Using the records that appear below, write out exactly the lines from the one with "ring mcp: (131, 136)" through the one with "ring pip: (126, 88)", keeping both end lines.

(Records for this exercise):
########################################

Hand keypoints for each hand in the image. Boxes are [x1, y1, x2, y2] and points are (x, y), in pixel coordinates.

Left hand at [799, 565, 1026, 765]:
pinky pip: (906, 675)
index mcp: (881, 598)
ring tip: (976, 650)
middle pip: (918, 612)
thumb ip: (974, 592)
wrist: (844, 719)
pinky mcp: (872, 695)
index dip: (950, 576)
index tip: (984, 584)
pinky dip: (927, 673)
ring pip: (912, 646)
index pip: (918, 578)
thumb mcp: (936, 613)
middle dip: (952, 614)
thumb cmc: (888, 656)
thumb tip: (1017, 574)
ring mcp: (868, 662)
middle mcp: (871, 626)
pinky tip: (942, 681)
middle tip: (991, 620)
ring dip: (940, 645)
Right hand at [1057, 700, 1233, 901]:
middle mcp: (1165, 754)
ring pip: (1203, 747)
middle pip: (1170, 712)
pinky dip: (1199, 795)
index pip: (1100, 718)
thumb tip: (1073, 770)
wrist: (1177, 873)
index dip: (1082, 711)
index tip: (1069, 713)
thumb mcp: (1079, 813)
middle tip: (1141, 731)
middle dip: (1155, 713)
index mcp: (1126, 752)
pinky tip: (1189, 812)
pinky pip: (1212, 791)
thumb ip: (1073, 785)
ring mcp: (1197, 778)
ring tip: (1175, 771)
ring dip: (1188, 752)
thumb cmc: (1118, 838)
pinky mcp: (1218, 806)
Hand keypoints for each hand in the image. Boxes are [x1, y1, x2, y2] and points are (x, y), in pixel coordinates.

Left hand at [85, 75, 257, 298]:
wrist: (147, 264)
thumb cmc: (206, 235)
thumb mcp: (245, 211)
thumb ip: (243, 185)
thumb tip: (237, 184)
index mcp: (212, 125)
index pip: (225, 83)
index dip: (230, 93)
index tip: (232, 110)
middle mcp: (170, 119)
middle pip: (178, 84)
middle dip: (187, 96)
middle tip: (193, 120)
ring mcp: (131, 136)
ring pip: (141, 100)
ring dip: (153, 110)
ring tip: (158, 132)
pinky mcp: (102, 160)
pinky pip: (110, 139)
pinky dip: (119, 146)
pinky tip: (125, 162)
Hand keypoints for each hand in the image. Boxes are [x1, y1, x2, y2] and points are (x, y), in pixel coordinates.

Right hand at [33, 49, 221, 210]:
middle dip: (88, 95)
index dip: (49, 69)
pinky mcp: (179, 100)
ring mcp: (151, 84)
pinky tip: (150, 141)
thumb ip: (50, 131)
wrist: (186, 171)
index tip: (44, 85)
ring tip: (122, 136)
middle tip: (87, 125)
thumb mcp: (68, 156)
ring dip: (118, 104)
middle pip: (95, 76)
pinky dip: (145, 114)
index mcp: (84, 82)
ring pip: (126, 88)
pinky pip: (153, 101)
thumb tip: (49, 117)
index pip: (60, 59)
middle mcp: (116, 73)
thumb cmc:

########################################

(Your response):
ring mcp: (131, 136)
ring pip: (141, 100)
ring dip: (153, 110)
ring tip: (158, 132)
pinky mcp: (102, 160)
pinky pip: (110, 139)
pinky dip: (119, 146)
pinky tip: (125, 162)
Hand keypoints for each hand in the image. Boxes are [x1, y1, x2, y2] and points are (x, y), in pixel coordinates.

Right hand at [33, 49, 221, 210]:
middle dip: (88, 95)
index dip: (49, 69)
pinky mcp: (179, 100)
ring mcp: (151, 84)
pinky tip: (150, 141)
thumb ip: (50, 131)
wrist: (186, 171)
index tip: (44, 85)
ring tip: (122, 136)
middle tip: (87, 125)
thumb mcp: (68, 156)
ring dip: (118, 104)
middle pip: (95, 76)
pinky dip: (145, 114)
index mcp: (84, 82)
ring pip: (126, 88)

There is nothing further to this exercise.